It’s been a long time since I’ve posted anything to do with running. I’ve not really been racing this year. I want to say a huge thank you as the blog has still been getting active followers based on the older posts and that feels great. I have been finding it hard to deal with the cause of the intervals – Anyklosing Spondylitis.
No one really knows what it is, people can hardly pronounce it most of the time and I’m clearly too young to have arthritis in most people’s high opinion. BUT despite GP’s excellent advise of, ‘do nowt’ I did not let it take my life. I worry about things, sure, but I keep doing them. I keep loving, dancing, writing and being creative. I’ll build back up again. I’ve got a wonderful foundation of old true friends who’ve really shown me their light combined with fantastic new ones I’ve met this year who seem determined not to let me wallow and get me out to things and I’m so grateful for all of them. My story wouldn’t be so positive without them – and it does get there.
Pain is temporary, pride is forever.
An old running mantra that got me through eight marathons to date. It had positivity worked up until February 28th 2016. In my memory the last day that pain wasn’t normal – you don’t forget a date like that.
I used to be the type that couldn’t even bare to take paracetamol. I’d wait it out a few days and reassess. Then the downhill started at the top of a kidney infection during which it swelled to an egg sized bruise in my left side. It took five different types of antibiotics and two months signed off sick to clear the infection. Mysteriously the pain remained. Doctor Whally would say, ‘no matter how much investigation we do it might remain forever with no answer.’ She was convinced the pain was Chronic Fatigue related combined with anxiety. I pleaded it had nothing to do with my stress and that the fatigue was caused by the pain. During delays for a scan and Chronic Fatigue specialists my leg collapsed sending me to A and E twice. I required crutches.
Marathon girl … crutches! I was shocked it could go so terribly bad so quickly without warning. Made miserable by not being able to run, of being told the scan of my tummy came back with perfect biology, they could see no cause. X-ray scans of A and E showed no results after checking for Sciatica.

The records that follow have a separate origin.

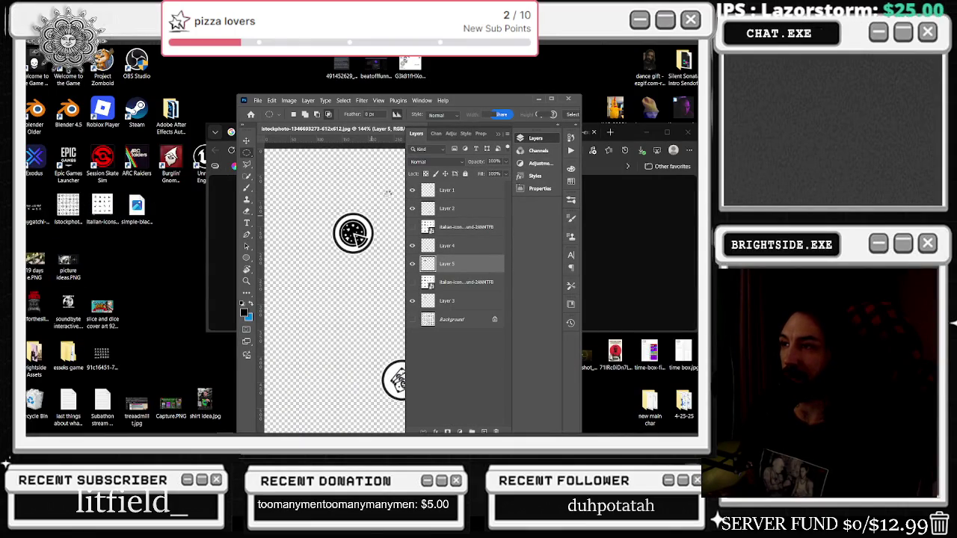
# Step: Place the desktop toilet image, remove its white background, and shrink it left of the money icon
pyautogui.click(551, 99)
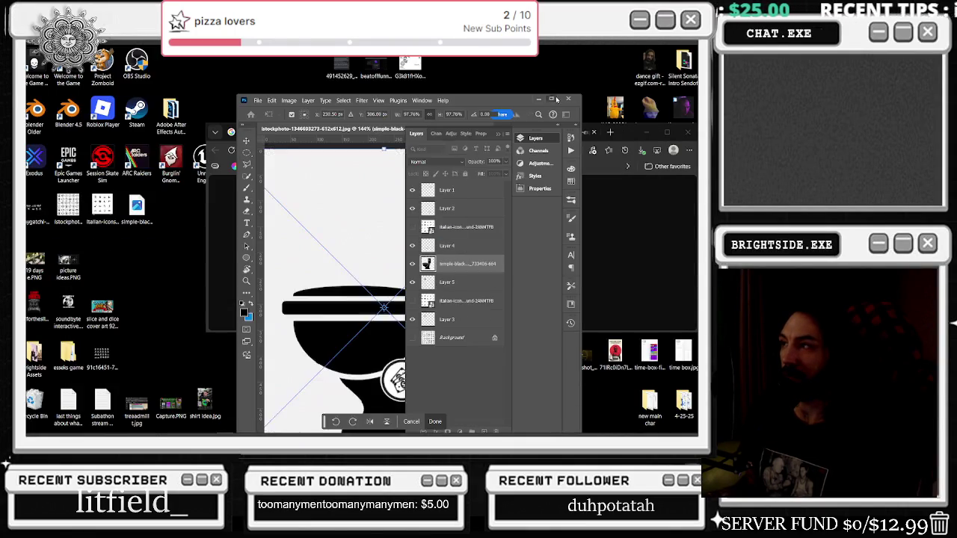
pyautogui.click(551, 99)
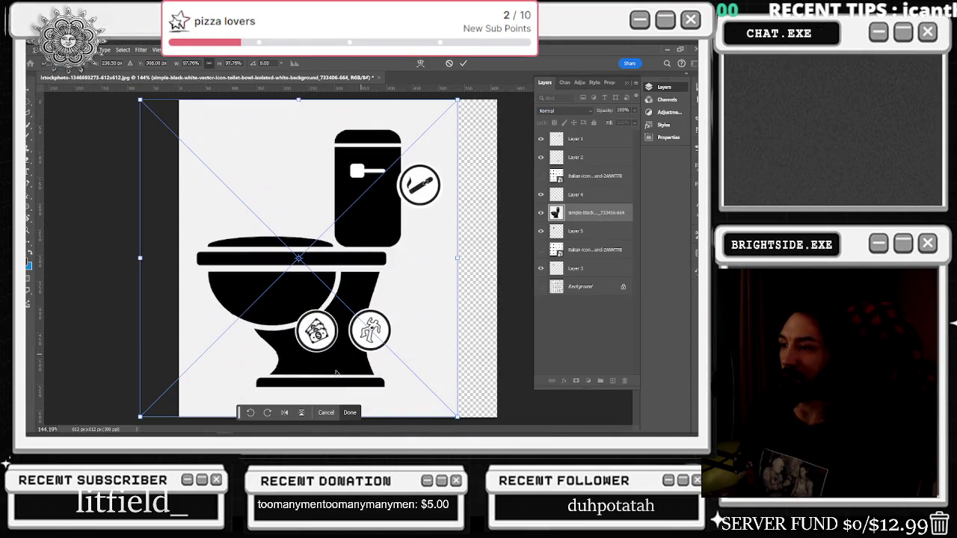
pyautogui.click(349, 413)
pyautogui.click(345, 417)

Still I tried to juggle work and my nine year old daughter Holly. Worrying for our future if I can’t work. The Chronic Fatigue specialist advised going part time to rest mid-week and spreading running out daily. After two sessions she thankfully understood that the leg pain was not connected to fatigue and referred me back to Doctor Wordsworth who then referred me onto pain specialists and a somewhat terrifying MRI scan. Cue thinking of all the worst diagnosis you can bring up on Google. After weeks of my hypochondria driving my anxiety up the wall the MRI proved what I’d been trying to tell them all along – that I had an illness.
‘Anyklosing Spondylitis,’ said Doctor, ‘You’ve been referred urgently to Rheumatology.’
I was finally validated that it wasn’t all in my head thank you very much. That Anyklosing causes depression and fatigue by nature. That I had in my left hip and spine additional bone growth that signified the arthritis. After six months of nerve pain medication that didn’t work because there was no evidence of nerve pain I could go on to anti-inflammatory tablets called Naproxyn whilst awaiting Rheumatology.
‘A CT scan in early 2015 showed signs of it,’ said the MRI report. But they weren’t looked for it then so they didn’t tell me. I could have known for a whole extra year. I could have been managing my life differently to ensure it didn’t get as bad as it is now. The pain hit just as I was starting to feel secure and happy in my job and finances. Now thanks to the NHS’ negligence I face uncertain future not knowing whether this will get worse and what I can do to make life manageable now?
Every time my legs stop working I have to build my life and fitness back to run again. Or at least just to being able to walk. So now pain isn’t temporary. But pride is still forever, so long as I can still walk, I can dance, I can swim and I can stretch. Life is a marathon and I might not be able to run a fast one in the future but so long as I can still join the crowd and do the best each day I still have my pride.
Thankfully, after writing the most of this post in October, I went onto run the Florence Marathon on November 28th with no negative health outcome finishing in 6 hours 15 minutes. This makes marathon number nine. So, my lesson from this is that whilst things can be painful it’s important never to give up on the things that give you joy. I thought I could never run a marathon again but this proved otherwise with an OK time considering my average.
I am hugely grateful that despite being unable to walk twice this year I somehow finished the year running a marathon. Met a fellow Southville Club Runner and a lovely lady called Karen who interval sprinted with me at the end. Come back race of all come back races. A big “F**K YOU” to my self doubt!
Again, thank you to all my friends and family, and a thank you to those who kept reading.